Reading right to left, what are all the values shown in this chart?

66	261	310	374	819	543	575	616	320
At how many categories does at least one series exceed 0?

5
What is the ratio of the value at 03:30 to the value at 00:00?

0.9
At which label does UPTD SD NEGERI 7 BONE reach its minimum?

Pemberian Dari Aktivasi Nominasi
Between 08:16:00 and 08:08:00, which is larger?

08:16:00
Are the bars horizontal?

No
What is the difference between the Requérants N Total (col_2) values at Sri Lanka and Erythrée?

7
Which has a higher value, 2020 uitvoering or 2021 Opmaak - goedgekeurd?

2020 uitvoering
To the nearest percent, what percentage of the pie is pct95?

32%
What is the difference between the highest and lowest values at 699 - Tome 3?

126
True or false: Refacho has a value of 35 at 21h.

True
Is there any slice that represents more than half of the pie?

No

* * *

[Exercise prompt]:
Copy out the whole listing above, swapping each "difference" for "gap" and leaving everything else as it is.

[Response box]:
Reading right to left, what are all the values shown in this chart?

66	261	310	374	819	543	575	616	320
At how many categories does at least one series exceed 0?

5
What is the ratio of the value at 03:30 to the value at 00:00?

0.9
At which label does UPTD SD NEGERI 7 BONE reach its minimum?

Pemberian Dari Aktivasi Nominasi
Between 08:16:00 and 08:08:00, which is larger?

08:16:00
Are the bars horizontal?

No
What is the gap between the Requérants N Total (col_2) values at Sri Lanka and Erythrée?

7
Which has a higher value, 2020 uitvoering or 2021 Opmaak - goedgekeurd?

2020 uitvoering
To the nearest percent, what percentage of the pie is pct95?

32%
What is the gap between the highest and lowest values at 699 - Tome 3?

126
True or false: Refacho has a value of 35 at 21h.

True
Is there any slice that represents more than half of the pie?

No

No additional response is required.